Me lo chiederei anche io, effettivamente. Avete troppa fretta. Esattamente come l’avevo io, nell’attesa del film che ritenevo, nella migliore delle ipotesi, una perdita di tempo.
Quindi dicevamo di Sanremo e tutto il resto.
Non ho mai apprezzato Sanremo: lo ritengo, non il tempio della musica Italiana, o forse non più dagli anni ‘80 con l’evoluzione musicale a cui il festival ha fatto fatica ad adeguarsi, ma un rito annuale, dove la musica fa da contorno ad una serie di gaffe, polemiche, riesumazioni di cantanti che non hanno più molto da dire e che sono destinati a scomparire dopo la settimana di presenza su quel palco. Un palco che, comunque, vale un 52% di share, che, in tempi di Netflix, Sky ecc, non è mica da buttare via.

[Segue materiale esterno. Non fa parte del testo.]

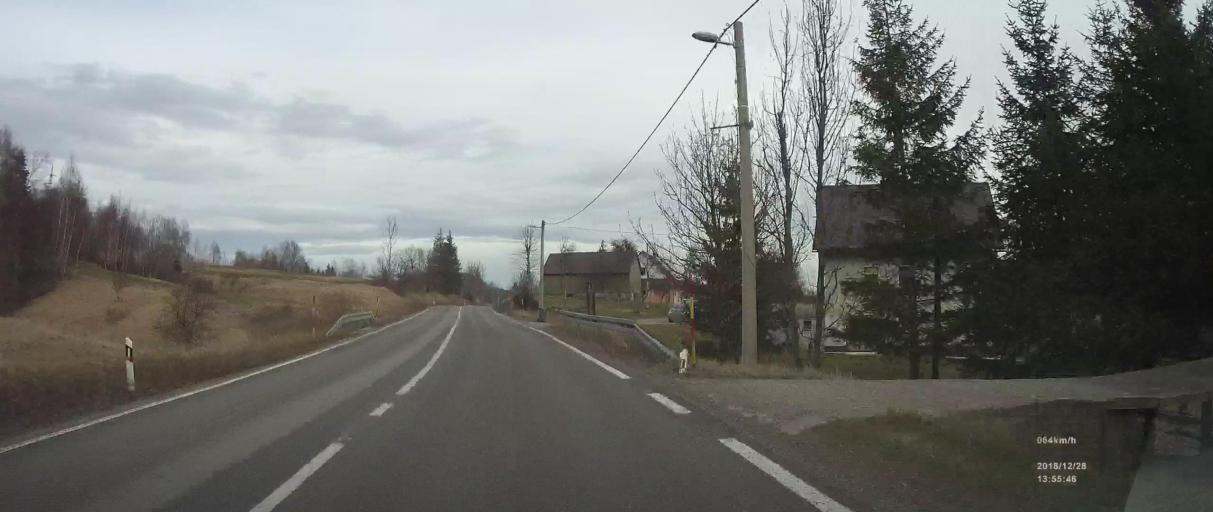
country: HR
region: Primorsko-Goranska
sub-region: Grad Delnice
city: Delnice
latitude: 45.3835
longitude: 14.8803
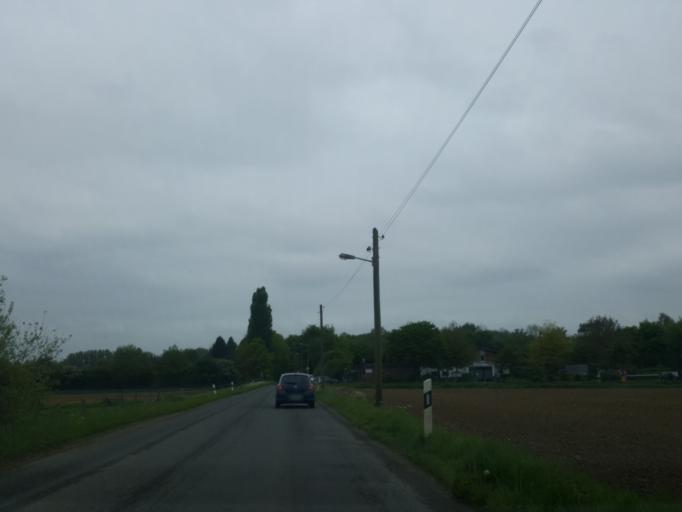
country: DE
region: North Rhine-Westphalia
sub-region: Regierungsbezirk Dusseldorf
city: Krefeld
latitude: 51.3650
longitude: 6.5601
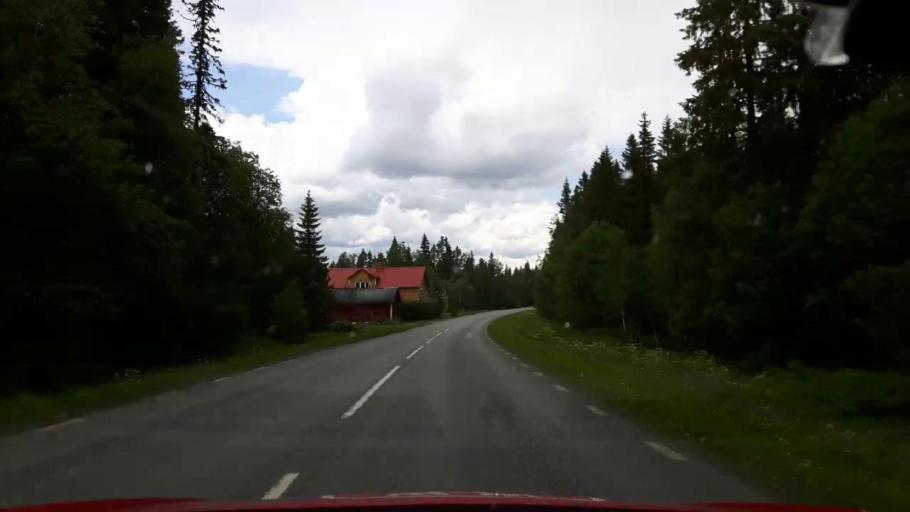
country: SE
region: Jaemtland
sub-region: Krokoms Kommun
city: Krokom
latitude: 63.5003
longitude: 14.2132
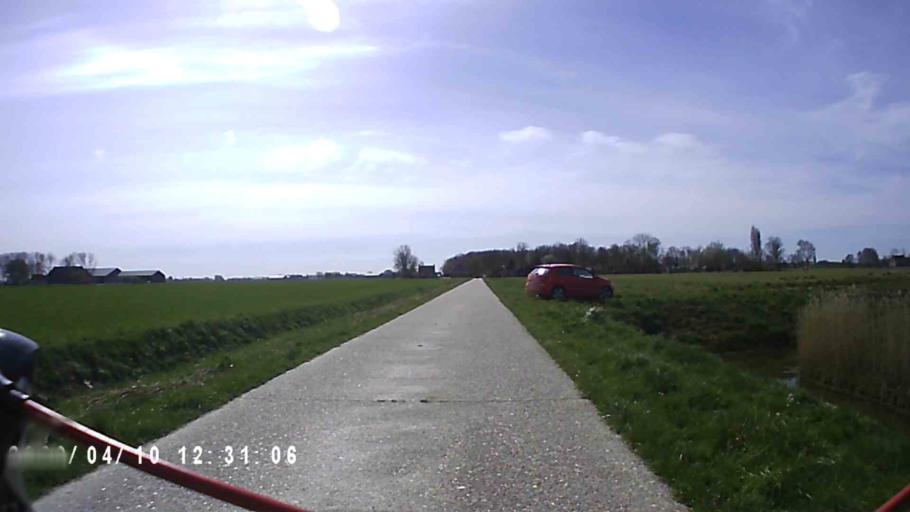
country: NL
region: Groningen
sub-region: Gemeente De Marne
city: Ulrum
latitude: 53.3983
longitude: 6.4096
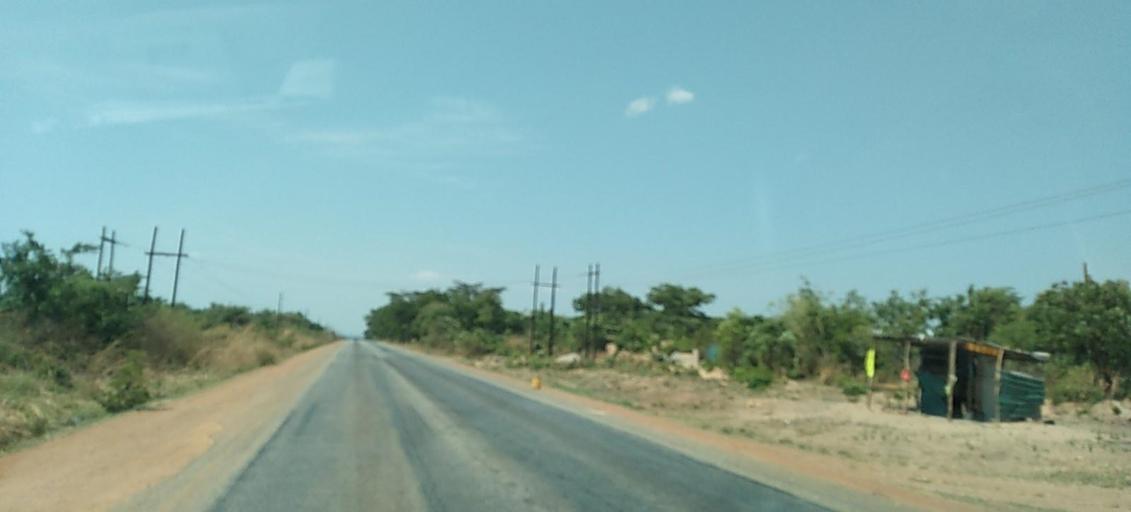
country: ZM
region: Copperbelt
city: Luanshya
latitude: -13.4719
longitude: 28.6725
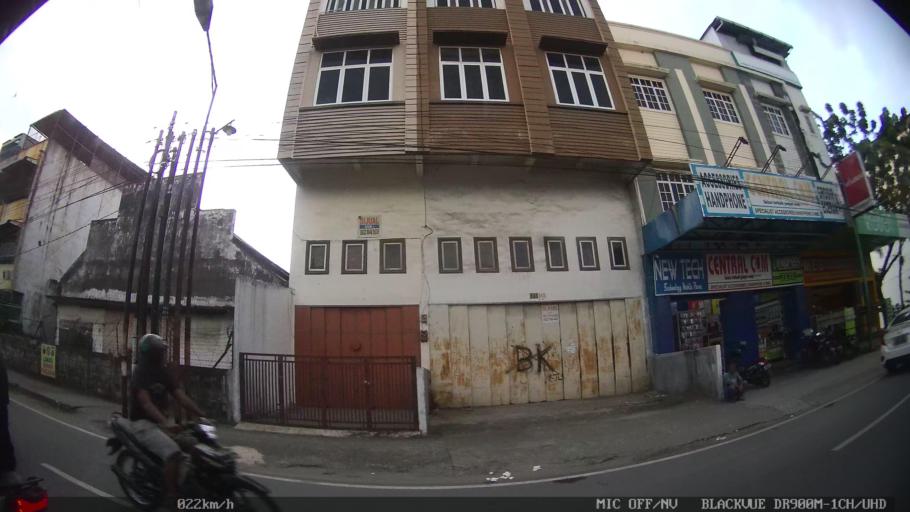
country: ID
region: North Sumatra
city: Medan
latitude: 3.5821
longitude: 98.6971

Sanremo non mi piace anche per la sua durata esagerata, da televisione anni ‘60. Ma a voi che interessa, sono gusti, ognuno la sera, sul suo divano, fa quello che gli pare e poi, vuoi mettere?, uno spettacolo per famiglie, da guardare in tranquillità. E quindi brava la Rai, che investe ancora su questo spettacolo Nazional Popolare. Come ogni anno si spera che tutto vada bene. Piccola caduta di stile di Amadeus, che più che la bravura, sottolinea la bellezza delle sue co-conduttrice (o sono vallette? Forse lo capiremo alla fine della settimana), il monologo della Leotta scritto da un autore che forse avrebbe fatto bene a scrivere i testi per la pubblicità delle merendine. “Insomma, dai, va bene, cosa ti aspetti?”, “Sanremo è Sanremo”. Pronti si parte…

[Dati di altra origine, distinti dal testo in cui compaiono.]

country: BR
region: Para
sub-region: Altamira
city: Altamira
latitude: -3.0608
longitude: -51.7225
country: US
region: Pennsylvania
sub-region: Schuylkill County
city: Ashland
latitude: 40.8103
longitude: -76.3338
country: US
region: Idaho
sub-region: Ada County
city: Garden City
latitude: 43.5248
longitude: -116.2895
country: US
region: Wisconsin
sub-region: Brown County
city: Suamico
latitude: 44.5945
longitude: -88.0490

Scusate, siete ancora confusi, lo so. Torniamo a lunedì… vi ricordate? Ero seduto, sconfortato, sulla mia poltroncina.
Il film va avanti e, con mio grande stupore, prende una piega diversa. Harley Quinn, è, si, la pazza psicopatica che ci aspettiamo, ma è anche una donna che prende coscienza delle sue potenzialità, dei sui master e anche dell’essere un genio criminale. Piano piano che la trama (si c’è una trama, una storia, certo non è una storia originalissima, ma c’è e funziona) va avanti, la fidanzata mollata diventa la paladina delle donne sottovalutate, come lo è la poliziotta, in pieno stile anni ‘80, capace di risolvere i casi e capire chi sono i cattivi, ma fermata dalla misoginia del suo ex partner che, grazie a lei, diventa il suo capo. Sottovalutata è anche “Canary Black”, apparentemente indifesa cantante di club. Indifesa sembrerebbe anche la piccola Cassandra Cain, borseggiatrice sballottata da una famiglia all’altra, sacrificabile per gli interessi di Black Mask. Tutte donne che si riscattano. Che dire, poi, del Killer con la Balestra, sicuramente al soldo del nuovo boss locale?

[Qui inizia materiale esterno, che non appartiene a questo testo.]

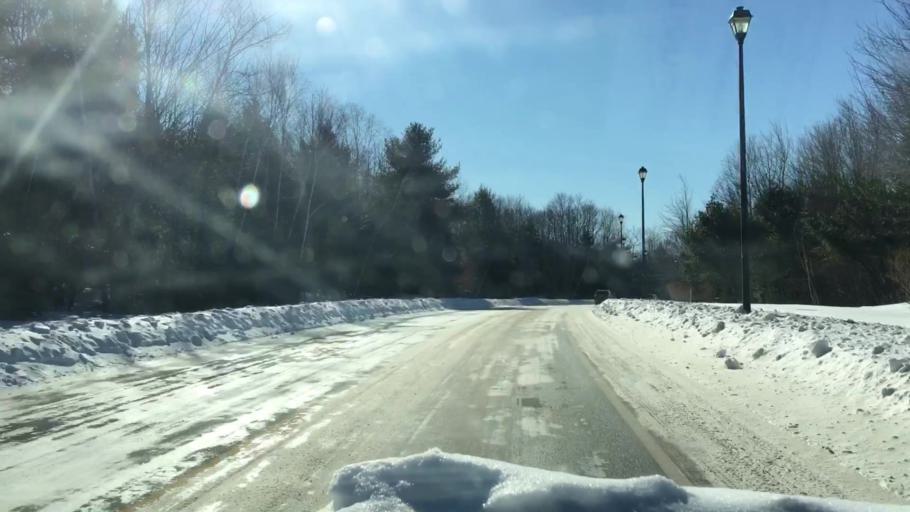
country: US
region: Maine
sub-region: Sagadahoc County
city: Topsham
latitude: 43.9434
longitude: -69.9534
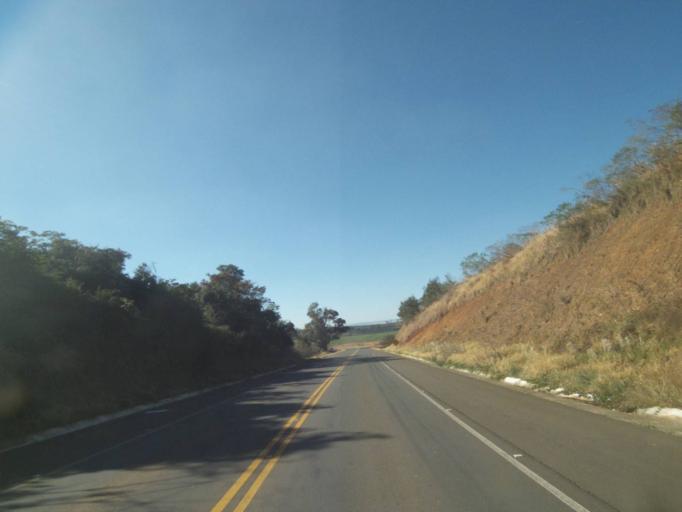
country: BR
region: Parana
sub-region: Tibagi
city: Tibagi
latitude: -24.7489
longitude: -50.4640
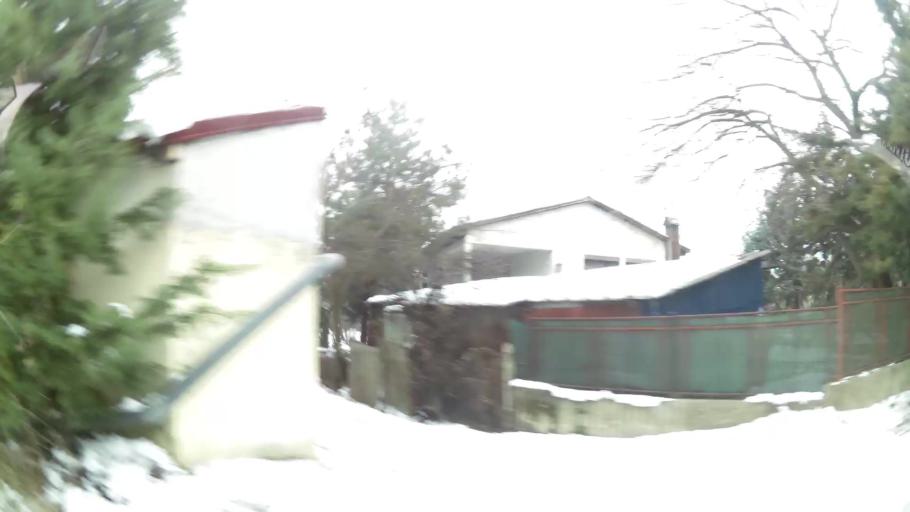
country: MK
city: Kondovo
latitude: 42.0486
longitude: 21.3428
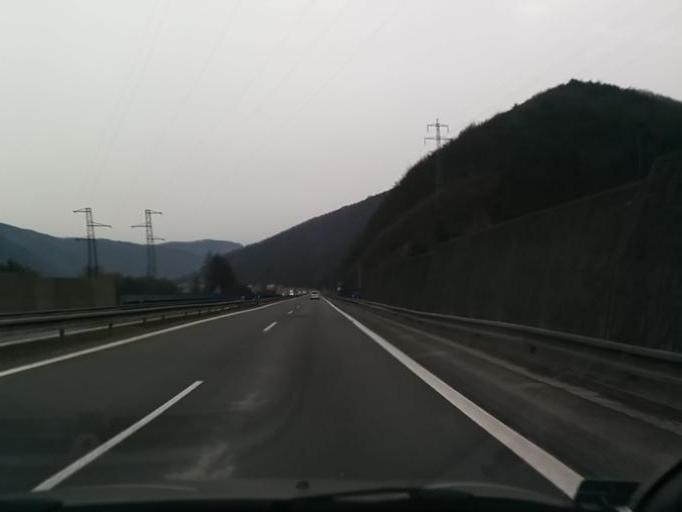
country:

La svolta è tutta qui. Riconoscere le proprie potenzialità, non farsi intimidire da una società che ti vuole “un passo indietro al tuo uomo” ( state iniziando a capire Sanremo?), e che l’obiettivo, per quanto impervio, può essere raggiunto.
Sì, mi ero sbagliato, il film funziona, ha una storia, ma ha, soprattutto, un messaggio: un messaggio che visto il pubblico, formato in buona parte da giovani donne, funziona.
Ok torniamo a Sanremo. Dopo quasi due ore di noia assoluta, con i soliti amarcord, un po’ di cantanti tolti dalla naftalina… arriva lui (okay, io sono già di parte, si sa che lo amo in maniera incondizionata), con un cappotto elegantissimo, inizia la sua performance musicale, il ritmo non è male… via il cappotto e, plasticamente, sul palco dell’Ariston ha vita uno spettacolo che è la spoliazione di San Francesco di Giotto, un omaggio a David Bowie e Renato Zero. Con la voce che mi ricorda il Vasco Sanremese, Achille Lauro si prende la scena, con buona pace per i vincitori della serata. Come Harley Quinn non è pazzo, ma un visionario, che lancia il suo messaggio e se non lo capite pazienza…“me ne frego”, perché, alla fine, non è solo l’amore ad essere “panna montata al veleno”.